Dataset: 275 student clickstream curves (\(m=294\)), binary classification (Pass/Fail), \(l=17\)-NN, 100 repetitions of 6-fold cross-validation:

Distance Measure AUC Accuracy \(F_1\)
Fréchet 0.737 0.837 0.910
64-DTW 0.788 0.856 0.918
72-DTW 0.796 0.855 0.918
76-DTW 0.798 0.855 0.917
DTW 0.784 0.855 0.917
  • \(k\)-DTW improves AUC by up to 8.2% compared to Fréchet, and by 1.8% compared to DTW.
  • The optimal \(k\) is roughly 20%–25% of the curve complexity.
  • In practice, testing only a few values of \(k \in \{\ln m, \sqrt{m}, m/10, m/4\}\) is sufficient.
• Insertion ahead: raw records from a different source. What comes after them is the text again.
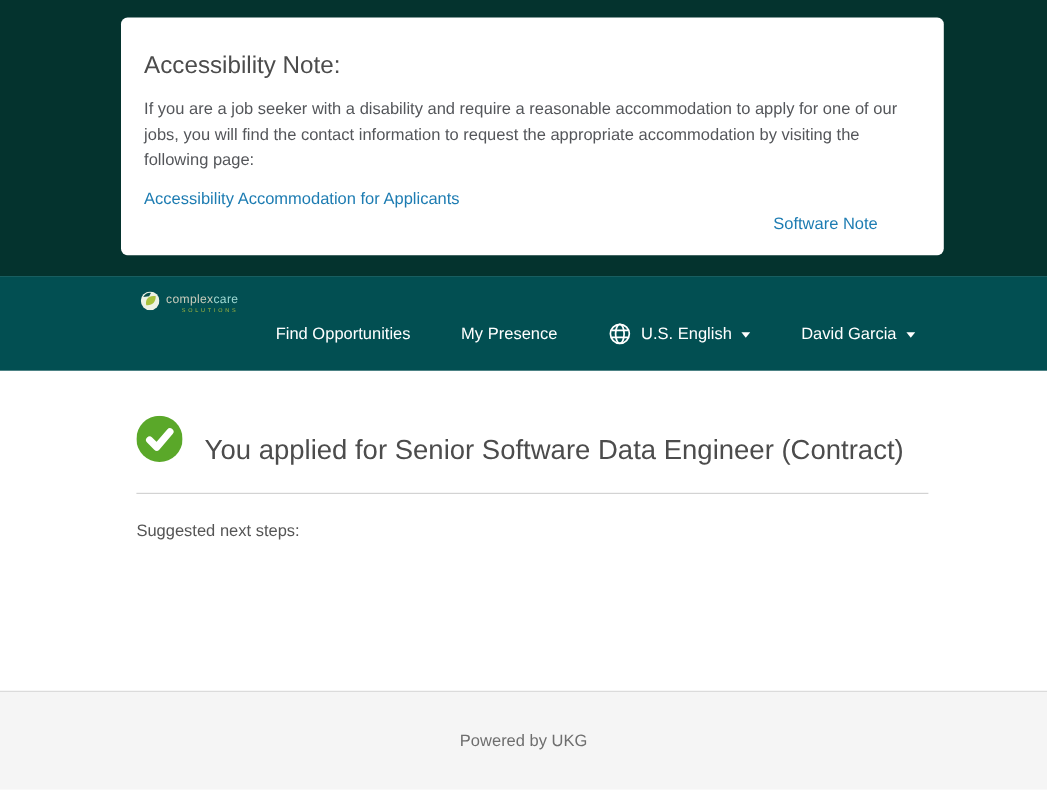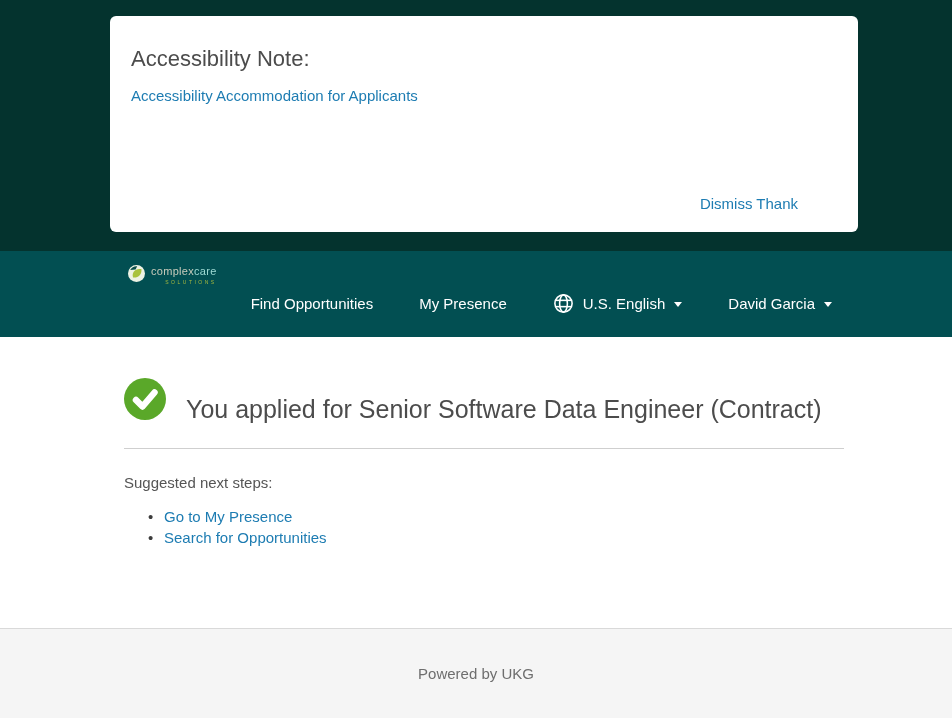"If you are a job" p.note-body { html: none -> <p>If you are a job seeker with a disability and require a reasonable accommodation to apply for one of our jobs, you will find the contact information to request the appropriate accommodation by visiting the following page:</p> }
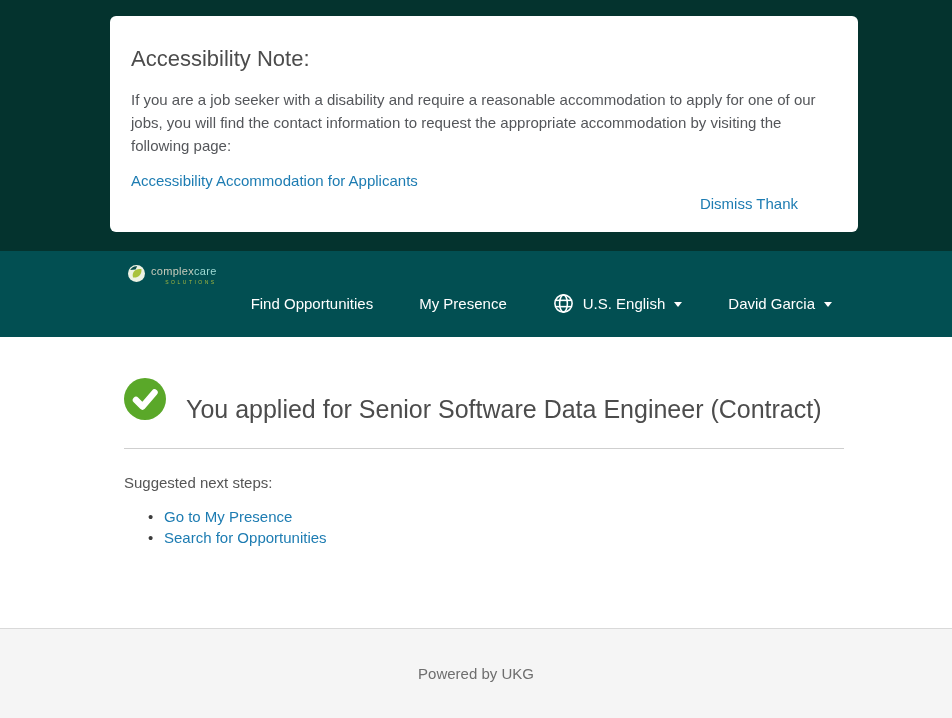"Dismiss Thank" a.dismiss { text: Dismiss Thank -> Software Note }
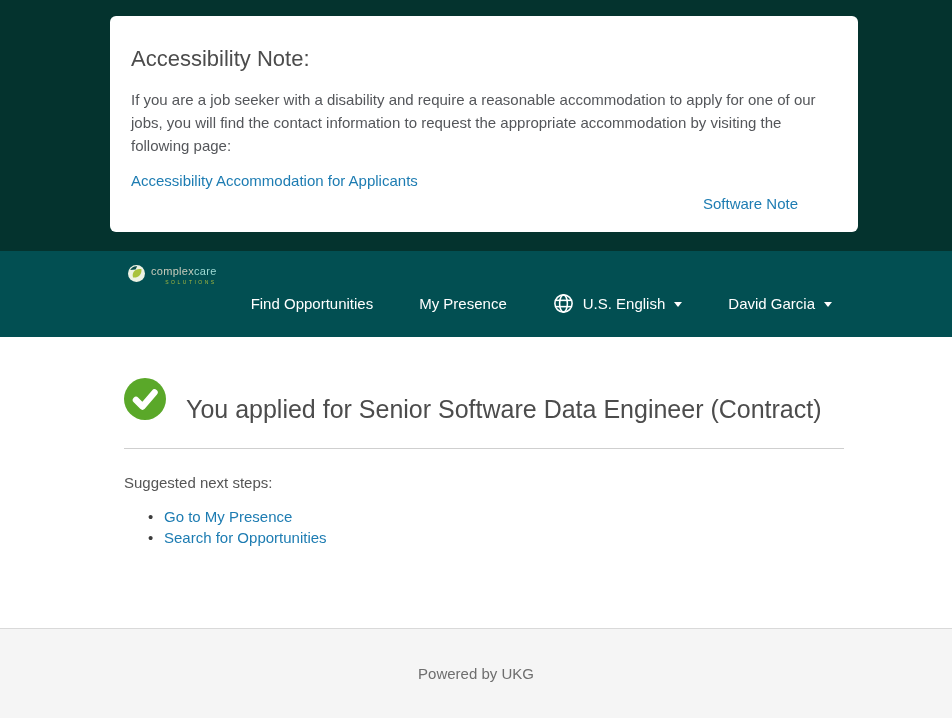"Go to My Presence" ul { html: <ul> <li> <a>Go to My Presence</a> </li> <li> <a>Search for Opportunities</a> </li> </ul> -> none }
Comparison with Other Baselines

Compared with weak discrete Fréchet, ERP (edit distance with real penalty), and two partial DTW variants, \(k\)-DTW performs the best or near-optimal in most scenarios, whereas the worst results are typically produced by DTW or Fréchet.

Highlights & Insights

  • Theoretical Elegance: \(k\)-DTW naturally interpolates between Fréchet (\(k=1\)) and DTW (large \(k\)) via a single parameter \(k\), with the design intuition inspired by the Ky-Fan norm.
  • First Dimension-Free Generalization Bound: Previous bounds based on the VC-dimension inevitably dependent on the dimension \(d\).
  • Strict Complexity Separation: Proves that the Rademacher complexity of \(k\)-DTW is strictly lower than that of DTW by a factor of \(\tilde{\Omega}(\sqrt{m})\).
  • Clever Algorithm: Converts \(k\)-DTW into multiple calls of standard DTW through parametric search, inspired by combinatorial optimization.
  • High Practicality: Heuristic speedups reduce computation by 85%–97.5%; the choice of \(k\) does not require fine-tuning.

Limitations & Future Work

  • Computational Cost: The exact algorithm is at worst \(O(m^4)\), and the approximation algorithm is also slower than standard DTW by a factor of \(O(\log(k/\varepsilon)/\varepsilon)\).
  • Selection of \(k\): Although a few candidate values are empirically sufficient, there is a lack of theoretical guidance for adaptively selecting \(k\).
  • Limited Experimental Scale: The real dataset contains only 275 curves, which has not been validated on large-scale time series benchmarks.
  • Discrete Case Only: Has not been extended to \(k\)-DTW variants for continuous curves (such as CDTW).
  • Improving the top-\(k\) optimization framework is an important open problem—its resolution would directly lead to faster \(k\)-DTW algorithms.
  • Fréchet Distance (Alt & Godau 1995) and DTW (Vintsyuk 1968; Berndt & Clifford 1994): Two classical curve distances.
  • top-\(k\) Optimization (Bertsimas & Sim 2003): The inspiration source of Algorithm 1.
  • Ky-Fan Norm (Fan 1951): The matrix theory background of the \(k\)-DTW definition.
  • Curve VC Dimension (Driemel et al. 2021; Conradi et al. 2024): Previous Fréchet/DTW learning bounds all rely on the VC dimension.
  • Terminal Embeddings (Narayanan & Nelson 2019): Dimension reduction technique used to prove the dimension-free bounds.
  • Curve clustering NP-hardness (Driemel et al. 2016; Buchin et al. 2019/2020).

Rating

  • Novelty: ⭐⭐⭐⭐⭐ — Proposes a new metric in the field of classical curve distance, bringing theoretical breakthroughs.
  • Experimental Thoroughness: ⭐⭐⭐ — Experiments validated the theory, but the dataset scale and diversity are limited.
  • Writing Quality: ⭐⭐⭐⭐⭐ — Rigorous theoretical parts with clear intuitive explanations.
  • Value: ⭐⭐⭐⭐ — Possesses important theoretical and practical significance for the field of time series/curve analysis.